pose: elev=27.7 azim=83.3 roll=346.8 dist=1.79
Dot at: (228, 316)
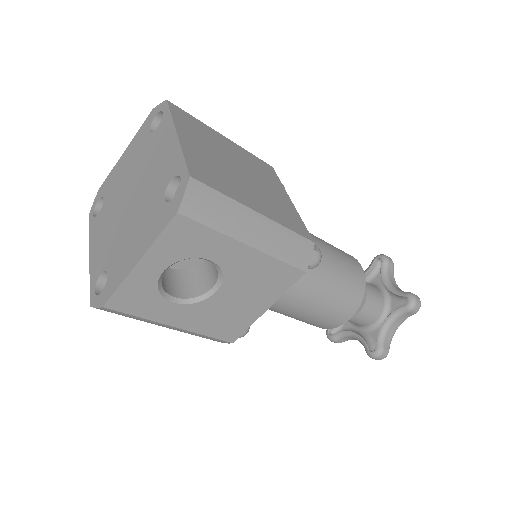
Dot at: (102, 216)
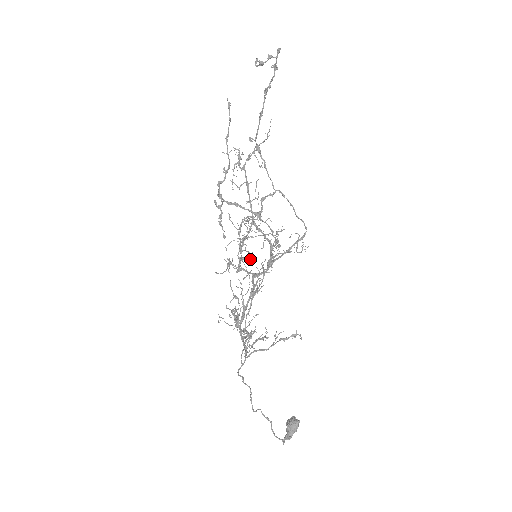
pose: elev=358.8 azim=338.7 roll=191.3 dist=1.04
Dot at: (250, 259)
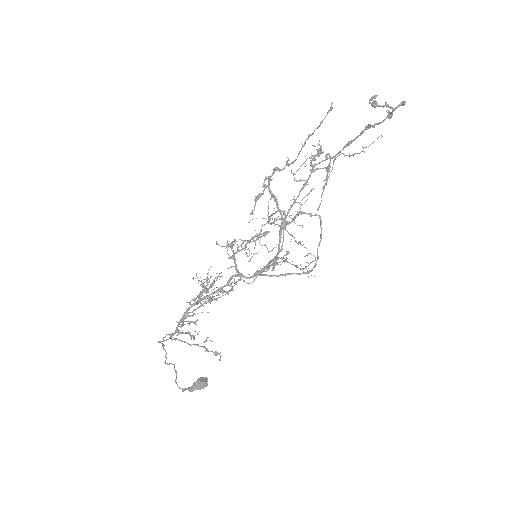
Dot at: (251, 253)
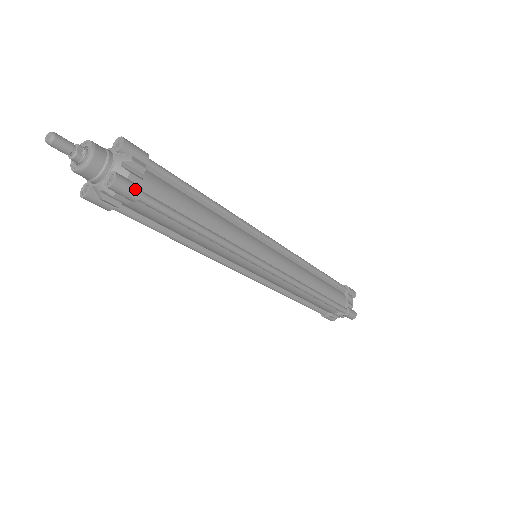
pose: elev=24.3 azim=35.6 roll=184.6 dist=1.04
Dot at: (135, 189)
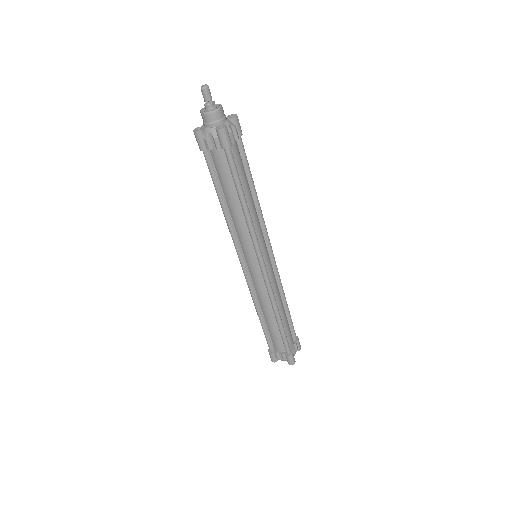
Dot at: (230, 141)
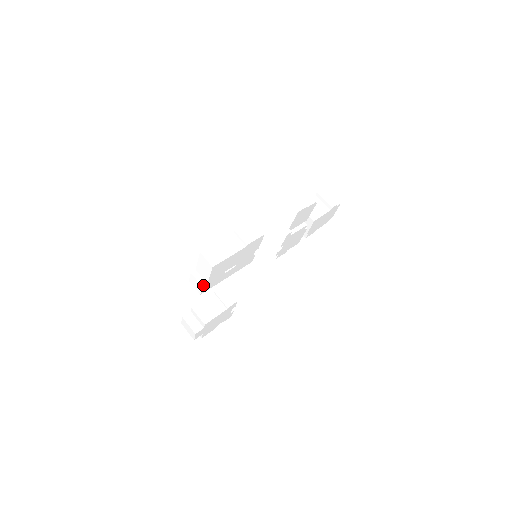
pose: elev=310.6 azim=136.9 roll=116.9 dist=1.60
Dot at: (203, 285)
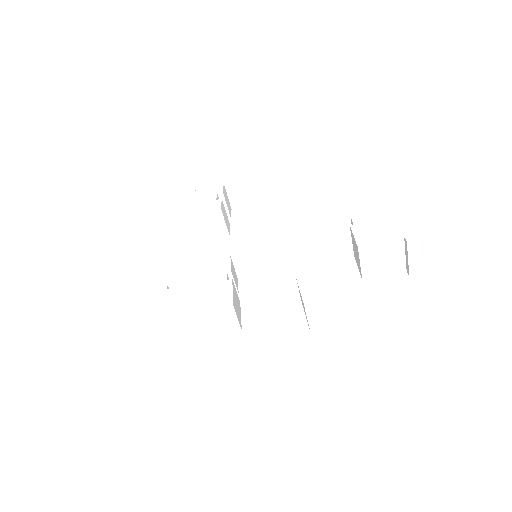
Dot at: occluded
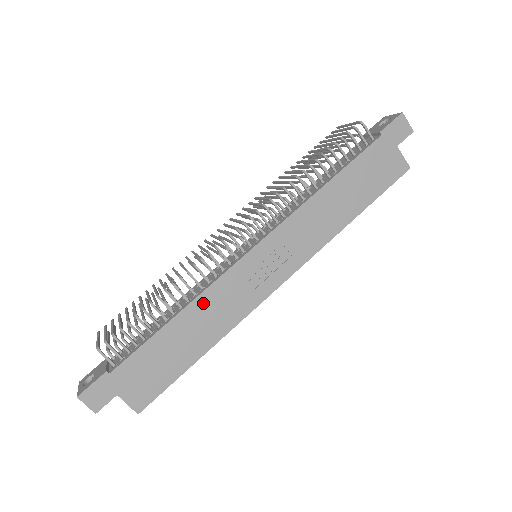
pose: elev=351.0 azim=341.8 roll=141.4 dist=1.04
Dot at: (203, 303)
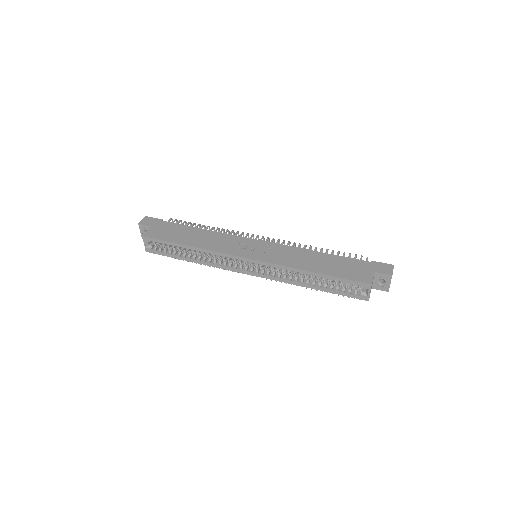
Dot at: (216, 235)
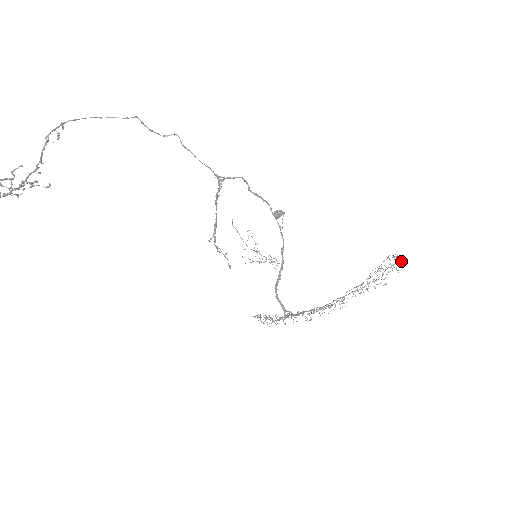
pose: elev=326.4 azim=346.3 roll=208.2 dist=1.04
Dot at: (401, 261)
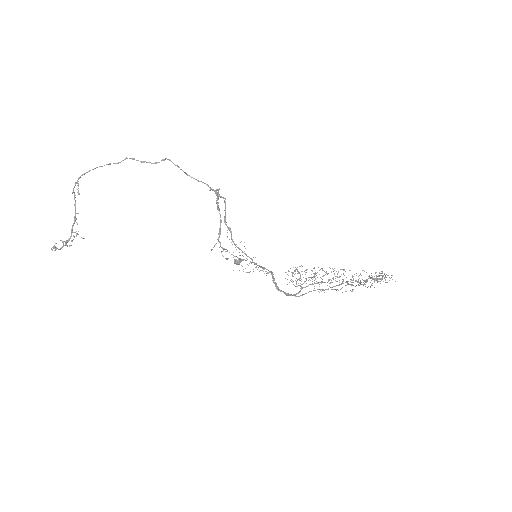
Dot at: (391, 277)
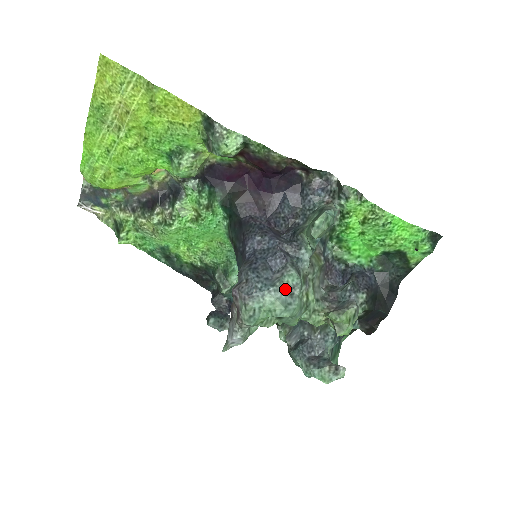
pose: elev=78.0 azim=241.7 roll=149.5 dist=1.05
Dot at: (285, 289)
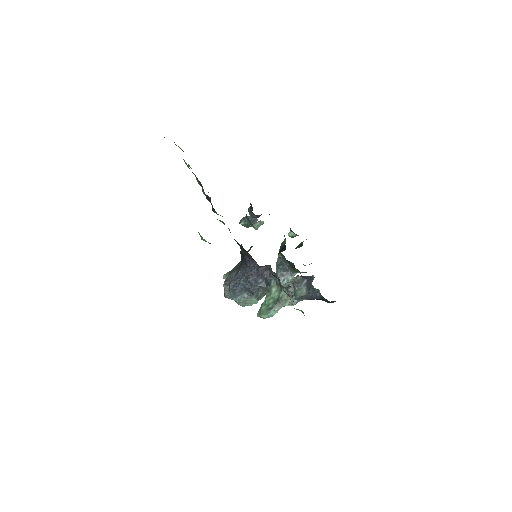
Dot at: (246, 303)
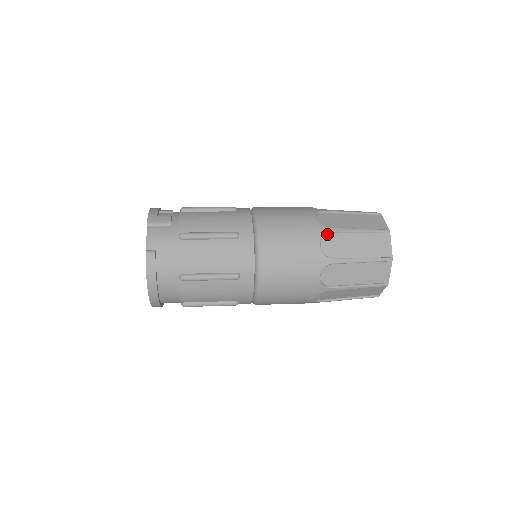
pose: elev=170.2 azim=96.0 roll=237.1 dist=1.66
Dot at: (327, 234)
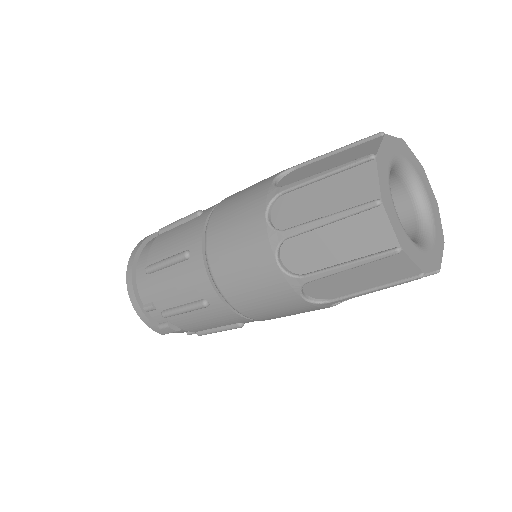
Dot at: occluded
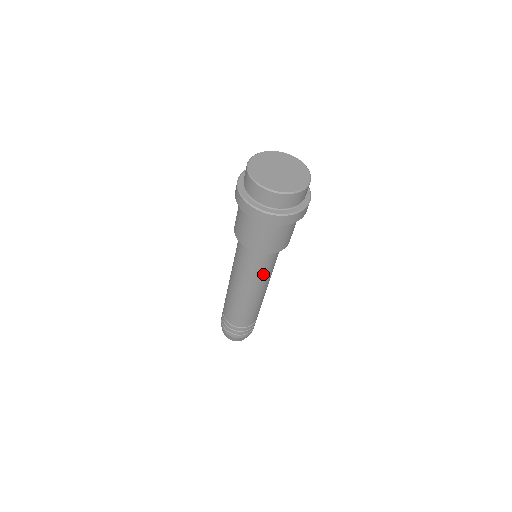
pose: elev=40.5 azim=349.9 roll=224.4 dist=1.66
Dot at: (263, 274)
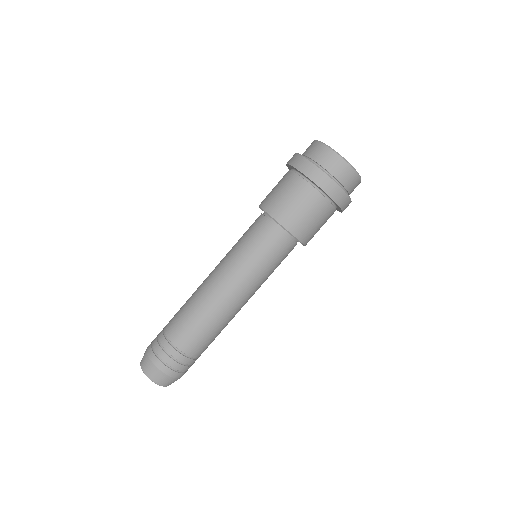
Dot at: (264, 271)
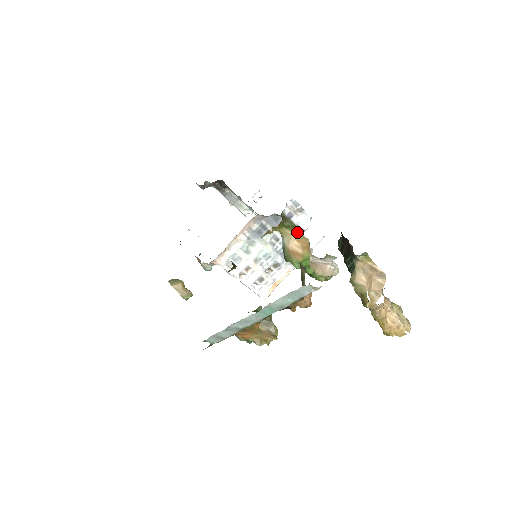
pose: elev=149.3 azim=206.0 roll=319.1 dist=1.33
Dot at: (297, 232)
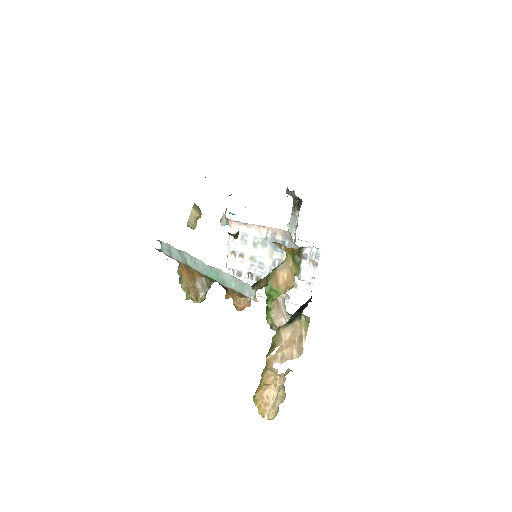
Dot at: (295, 271)
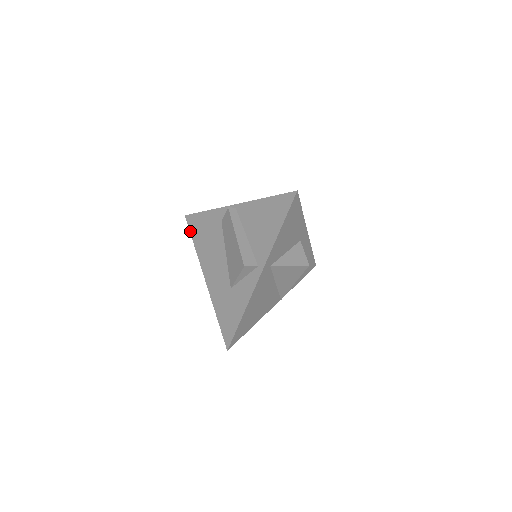
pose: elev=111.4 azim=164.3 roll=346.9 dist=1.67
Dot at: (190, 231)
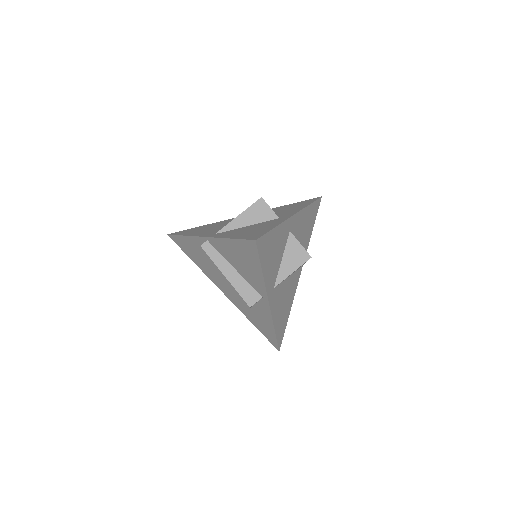
Dot at: (182, 250)
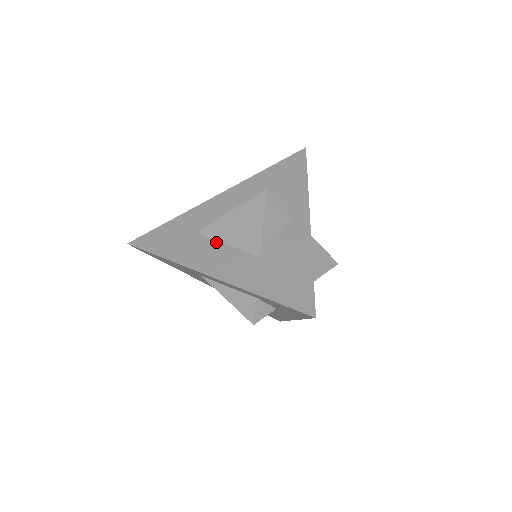
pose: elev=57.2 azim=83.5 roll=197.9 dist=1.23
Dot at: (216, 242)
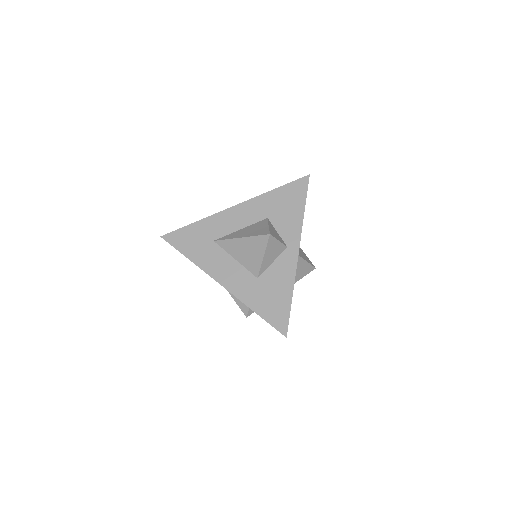
Dot at: (228, 255)
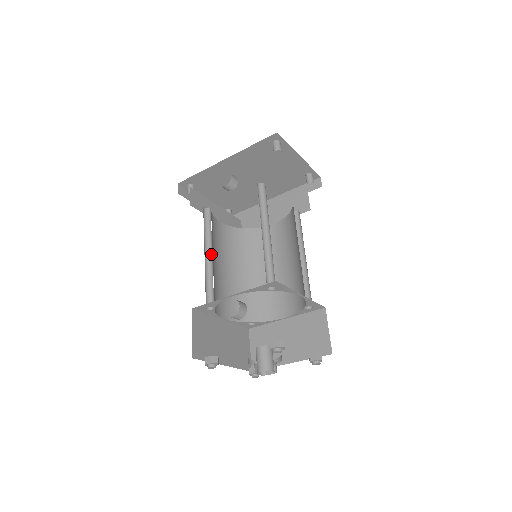
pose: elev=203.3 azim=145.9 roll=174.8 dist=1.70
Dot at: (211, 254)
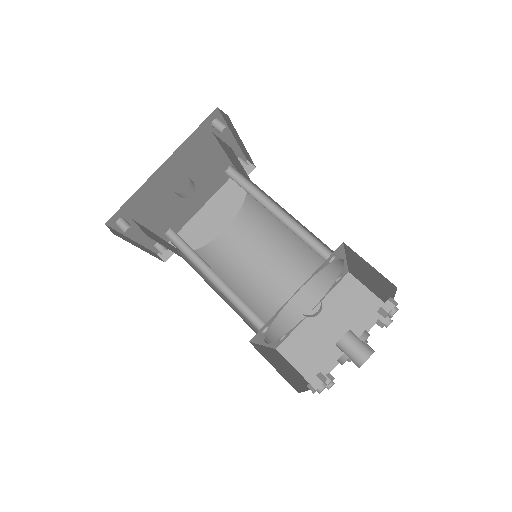
Dot at: (213, 276)
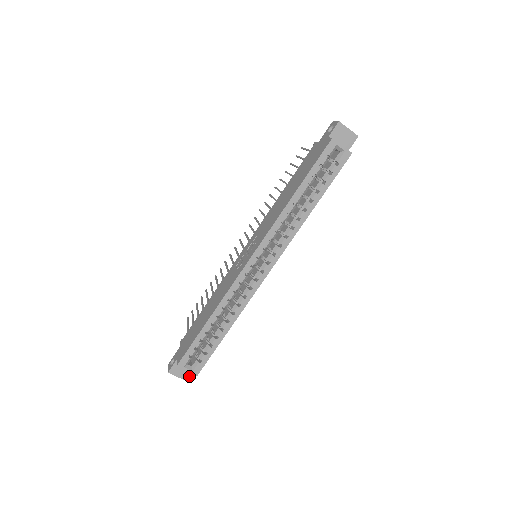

• • • • •

やること: 「pose: elev=310.6 azim=136.9」がある行から項目の最後までを書き直し、「dist」を「distance」に置き換えてください。画像は答えに含めないでください。

この作業の結果:
pose: elev=310.6 azim=136.9 roll=116.9 distance=1.60
Dot at: (203, 285)
Dot at: occluded
pose: elev=351.0 azim=341.8 roll=141.4 distance=1.04
Dot at: (203, 303)
Dot at: (216, 235)
pose: elev=326.4 azim=346.3 roll=208.2 distance=1.04
Dot at: (401, 261)
Dot at: (391, 277)
pose: elev=78.0 azim=241.7 roll=149.5 distance=1.05
Dot at: (285, 289)
Dot at: (246, 303)
pose: elev=170.2 azim=96.0 roll=237.1 distance=1.66
Dot at: (327, 234)
Dot at: occluded
pose: elev=40.5 azim=349.9 roll=224.4 distance=1.66
Dot at: (263, 274)
Dot at: (264, 271)
pose: elev=149.3 azim=206.0 roll=319.1 distance=1.33
Dot at: (297, 232)
Dot at: (295, 271)
pose: elev=111.4 azim=164.3 roll=346.9 distance=1.67
Dot at: (190, 231)
Dot at: (182, 250)
pose: elev=57.2 azim=83.5 roll=197.9 distance=1.23
Dot at: (216, 242)
Dot at: (228, 255)
pose: elev=203.3 azim=145.9 roll=174.8 distance=1.70
Dot at: (211, 254)
Dot at: (213, 276)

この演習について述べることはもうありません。